BERGENS PARK, October 31.
This cabin was so dark, and I so sleepy last night, that I could not write; but the frost during the night has been very severe, and I am detained until the bright, hot sun melts the ice and renders traveling safe. I left the great Manitou at ten yesterday. Birdie, who was loose in the stable, came trotting down the middle of it when she saw me for her sugar and biscuits. No nails could be got, and her shoe was hanging by two, which doomed me to a foot's pace and the dismal clink of a loose shoe for three hours. There was not a cloud on the bright blue sky the whole day, and though it froze hard in the shade, it was summer heat in the sun. The mineral fountains were sparkling in their basins and sending up their full perennial jets but the snow-clad, pine-skirted mountains frowned and darkened over the Ute Pass as I entered it to ascend it for twenty miles.
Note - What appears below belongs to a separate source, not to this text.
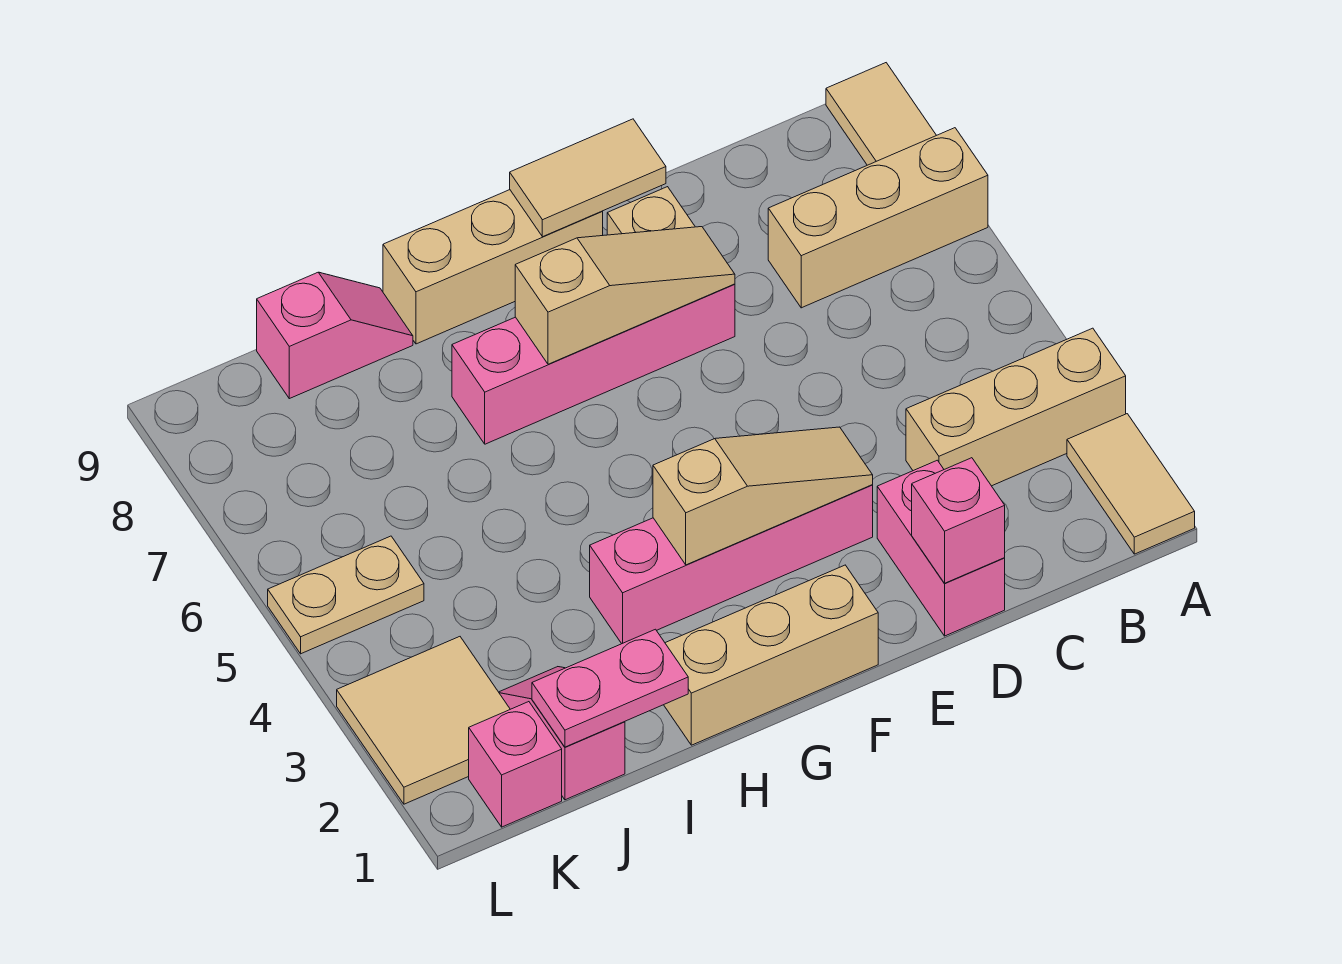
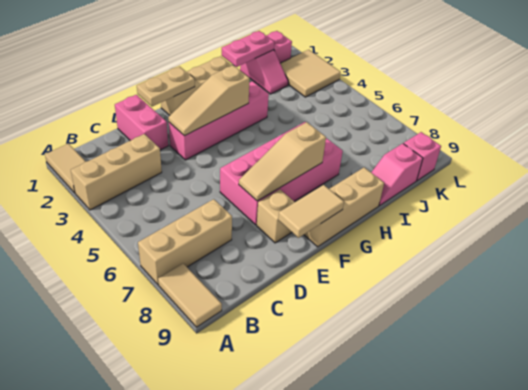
pink brick D1 level 2 -> pink brick K9 level 1
pink brick E7:H7 level 1 -> pink brick E6:H7 level 1
tan plate K5:L5 level 1 -> tan plate E1:F1 level 2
A narrow pass it is, with barely room for the torrent and the wagon road which has been blasted out of its steep sides. All the time I was in sight of the Fountain River, brighter than any stream, because it tumbles over rose-red granite, rocky or disintegrated, a truly fair stream, cutting and forcing its way through hard rocks, under arches of alabaster ice, through fringes of crystalline ice, thumping with a hollow sound in cavernous recesses cold and dark, or leaping in foam from heights with rush and swish; always bright and riotous, never pausing in still pools to rest, dashing through gates of rock, pine hung, pine bridged, pine buried; twinkling and laughing in the sunshine, or frowning in "dowie dens" in the blue pine gloom. And there, for a mile or two in a sheltered spot, owing to the more southern latitude, the everlasting northern pine met the trees of other climates. There were dwarf oaks, willows, hazel, and spruce; the white cedar and the trailing juniper jostled each other for a precarious foothold; the majestic redwood tree of the Pacific met the exquisite balsam pine of the Atlantic slopes, and among them all the pale gold foliage of the large aspen trembled (as the legend goes) in endless remorse. And above them towered the toothy peaks of the glittering mountains, rising in pure white against the sunny blue. Grand! glorious! sublime! but not lovable. I would give all for the luxurious redundance of one Hilo gulch, or for one day of those soft dreamy "skies whose very tears are balm."
Bergens Park
Up ever! the road being blasted out of the red rock which often overhung it, the canyon only from fifteen to twenty feet wide, the thunder of the Fountain, which is crossed eight times, nearly deafening.